Saat 6.30 uyandığım günden herkese merhaba. Bu gün köydeki ikinci günüm. Mis gibi havada horoz sesleriyle uyanmak kadar güzel bir şey yoktur. Uyanırken bile dinç uyanıyorsun. Bir de balkona çıkıp böyle bir manzarayı izlemek de bir ayrı hoş oluyor. Uyandım teyzemlerin yanına gittim ve birlikte kahvaltı hazırladık. Kahvaltı bittikten sonra sofrayı kaldırıp bulaşıkları yıkayıp evi temizlemeye başladık.

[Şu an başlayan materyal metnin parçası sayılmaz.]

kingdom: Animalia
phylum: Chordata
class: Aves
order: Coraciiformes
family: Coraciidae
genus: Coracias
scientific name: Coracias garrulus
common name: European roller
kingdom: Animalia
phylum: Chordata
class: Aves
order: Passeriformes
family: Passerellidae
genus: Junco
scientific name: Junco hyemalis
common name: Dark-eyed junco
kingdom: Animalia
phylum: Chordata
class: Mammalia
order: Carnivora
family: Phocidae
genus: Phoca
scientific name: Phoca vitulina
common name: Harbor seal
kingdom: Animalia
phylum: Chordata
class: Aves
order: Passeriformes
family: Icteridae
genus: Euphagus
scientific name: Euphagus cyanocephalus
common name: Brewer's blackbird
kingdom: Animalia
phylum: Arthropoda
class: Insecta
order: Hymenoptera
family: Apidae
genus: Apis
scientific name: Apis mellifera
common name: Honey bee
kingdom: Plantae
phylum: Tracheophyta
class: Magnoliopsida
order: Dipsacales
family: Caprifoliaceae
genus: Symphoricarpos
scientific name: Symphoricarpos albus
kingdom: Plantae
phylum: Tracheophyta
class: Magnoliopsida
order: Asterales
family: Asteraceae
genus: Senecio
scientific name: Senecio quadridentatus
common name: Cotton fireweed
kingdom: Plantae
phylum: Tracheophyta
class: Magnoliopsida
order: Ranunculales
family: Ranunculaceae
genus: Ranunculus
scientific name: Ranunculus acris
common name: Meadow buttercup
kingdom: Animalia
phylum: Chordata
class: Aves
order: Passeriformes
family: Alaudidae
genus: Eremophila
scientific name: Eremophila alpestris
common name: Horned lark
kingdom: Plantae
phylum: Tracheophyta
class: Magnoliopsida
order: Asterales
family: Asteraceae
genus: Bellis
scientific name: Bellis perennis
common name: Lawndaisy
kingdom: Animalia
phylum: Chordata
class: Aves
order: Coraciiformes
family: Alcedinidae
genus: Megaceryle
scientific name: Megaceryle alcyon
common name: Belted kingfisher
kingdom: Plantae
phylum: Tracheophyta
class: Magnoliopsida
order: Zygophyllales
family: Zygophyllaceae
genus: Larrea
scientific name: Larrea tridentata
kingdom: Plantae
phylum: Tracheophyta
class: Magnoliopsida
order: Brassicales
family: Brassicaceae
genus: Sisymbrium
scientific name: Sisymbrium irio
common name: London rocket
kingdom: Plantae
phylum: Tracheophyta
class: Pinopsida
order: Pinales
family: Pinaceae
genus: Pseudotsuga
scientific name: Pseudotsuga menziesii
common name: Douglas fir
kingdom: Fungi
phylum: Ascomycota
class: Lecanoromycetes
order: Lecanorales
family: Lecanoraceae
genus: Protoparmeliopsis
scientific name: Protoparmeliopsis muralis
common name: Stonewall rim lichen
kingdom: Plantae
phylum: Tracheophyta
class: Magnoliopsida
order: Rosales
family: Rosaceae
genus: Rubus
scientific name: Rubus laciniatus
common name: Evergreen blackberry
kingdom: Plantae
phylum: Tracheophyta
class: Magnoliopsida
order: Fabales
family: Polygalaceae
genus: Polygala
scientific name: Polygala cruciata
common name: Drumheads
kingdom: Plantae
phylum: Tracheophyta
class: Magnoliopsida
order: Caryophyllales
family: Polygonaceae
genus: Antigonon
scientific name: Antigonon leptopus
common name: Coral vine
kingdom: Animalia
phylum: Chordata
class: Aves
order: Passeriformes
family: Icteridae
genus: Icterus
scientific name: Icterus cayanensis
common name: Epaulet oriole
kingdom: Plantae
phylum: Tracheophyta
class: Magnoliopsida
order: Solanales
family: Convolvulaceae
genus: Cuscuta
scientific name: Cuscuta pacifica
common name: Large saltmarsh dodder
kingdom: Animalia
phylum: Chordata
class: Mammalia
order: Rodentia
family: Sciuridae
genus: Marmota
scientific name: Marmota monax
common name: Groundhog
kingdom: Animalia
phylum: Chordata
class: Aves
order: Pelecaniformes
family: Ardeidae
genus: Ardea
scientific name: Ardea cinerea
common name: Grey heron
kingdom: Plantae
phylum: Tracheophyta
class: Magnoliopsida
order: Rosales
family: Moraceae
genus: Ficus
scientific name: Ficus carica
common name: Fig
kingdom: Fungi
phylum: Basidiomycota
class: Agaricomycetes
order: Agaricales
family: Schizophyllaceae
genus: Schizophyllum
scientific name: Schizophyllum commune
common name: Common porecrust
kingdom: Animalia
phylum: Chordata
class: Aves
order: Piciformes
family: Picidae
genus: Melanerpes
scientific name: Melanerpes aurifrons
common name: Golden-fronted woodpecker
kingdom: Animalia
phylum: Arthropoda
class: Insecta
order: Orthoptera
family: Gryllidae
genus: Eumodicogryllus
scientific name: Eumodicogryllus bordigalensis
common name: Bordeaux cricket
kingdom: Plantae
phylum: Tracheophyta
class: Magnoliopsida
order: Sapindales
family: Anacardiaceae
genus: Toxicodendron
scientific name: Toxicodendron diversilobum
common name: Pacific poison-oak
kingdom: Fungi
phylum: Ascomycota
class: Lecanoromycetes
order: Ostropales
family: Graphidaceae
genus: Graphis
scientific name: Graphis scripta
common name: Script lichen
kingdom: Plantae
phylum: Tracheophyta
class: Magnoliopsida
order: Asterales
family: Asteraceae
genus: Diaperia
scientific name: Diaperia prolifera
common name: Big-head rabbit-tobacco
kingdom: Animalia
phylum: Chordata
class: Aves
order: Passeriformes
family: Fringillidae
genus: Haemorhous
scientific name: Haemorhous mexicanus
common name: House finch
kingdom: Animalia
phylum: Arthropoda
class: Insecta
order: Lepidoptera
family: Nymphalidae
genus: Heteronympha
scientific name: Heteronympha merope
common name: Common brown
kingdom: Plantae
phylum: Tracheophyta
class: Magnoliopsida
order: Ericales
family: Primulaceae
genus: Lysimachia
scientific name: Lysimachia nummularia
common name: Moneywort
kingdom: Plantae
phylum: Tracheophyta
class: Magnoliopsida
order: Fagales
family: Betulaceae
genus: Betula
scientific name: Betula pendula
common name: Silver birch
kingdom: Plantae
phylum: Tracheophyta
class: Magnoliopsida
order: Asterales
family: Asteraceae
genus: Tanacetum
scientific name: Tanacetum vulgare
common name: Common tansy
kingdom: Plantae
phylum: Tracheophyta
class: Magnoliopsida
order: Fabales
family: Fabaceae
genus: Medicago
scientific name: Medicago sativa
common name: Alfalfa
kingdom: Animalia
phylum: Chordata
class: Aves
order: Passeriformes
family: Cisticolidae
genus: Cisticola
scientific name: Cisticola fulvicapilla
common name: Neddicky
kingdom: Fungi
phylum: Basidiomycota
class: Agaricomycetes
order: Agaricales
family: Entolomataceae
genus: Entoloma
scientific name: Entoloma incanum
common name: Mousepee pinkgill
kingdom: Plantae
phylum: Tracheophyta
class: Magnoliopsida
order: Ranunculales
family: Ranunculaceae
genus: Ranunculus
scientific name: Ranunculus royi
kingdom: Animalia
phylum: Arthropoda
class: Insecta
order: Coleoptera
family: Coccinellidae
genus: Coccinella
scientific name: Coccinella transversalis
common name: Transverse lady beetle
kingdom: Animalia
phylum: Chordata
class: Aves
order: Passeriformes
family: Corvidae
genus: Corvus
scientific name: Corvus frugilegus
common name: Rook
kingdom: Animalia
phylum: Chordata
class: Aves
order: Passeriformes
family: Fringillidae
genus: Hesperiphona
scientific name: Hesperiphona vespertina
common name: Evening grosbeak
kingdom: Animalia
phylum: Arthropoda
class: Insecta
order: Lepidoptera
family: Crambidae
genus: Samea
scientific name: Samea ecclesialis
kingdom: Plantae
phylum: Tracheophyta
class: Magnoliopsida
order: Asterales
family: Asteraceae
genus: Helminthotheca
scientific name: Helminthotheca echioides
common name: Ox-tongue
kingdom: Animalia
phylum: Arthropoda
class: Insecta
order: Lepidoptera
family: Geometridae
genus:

Ev işlerinin bitmesinden sonra evin hemen altında bulunan küçük bahçemize gittim ve öğle yemeği için kıvırcık maydanoz topladım. Öğle yemeği hazırlıklarından sonra yemek yedik. Sofrayı kaldırıp bulaşıkları yıkadık. Biraz dinlendikten sonra yine akşama doğru evimizin damında teyzelerimle kendimize ufak bir masa kurduk.
Sabahtan yaptığımız poğaçalar , baklava ve tabi ki de olmazsa olmaz Türk kahvemiz vardı. Sohbet eşliğinde özlem gidererek devam ettik. Havanın serinlemesini bekliyorduk. Çünkü bahçeye gidip hem sebzeleri sulayıp hem de sebze toplayıp gelecektik.
Saat 18.00 civarlarında yürüyerek teyzemlerle bahçeye gittik. Bahçe o kadar güzeldi ki yok yok diyebilirim. Bahçe de sulama yaptık. Sulama devam ederken bir taraftan ben domates toplarken bir taraftan teyzemde ağaca çıkmış incir topluyordu. İşlerimiz bittikten sonra biraz bahçede oturduk. Eşyalarımız çoktu onun için dayımın traktörle gelmesini bekledik.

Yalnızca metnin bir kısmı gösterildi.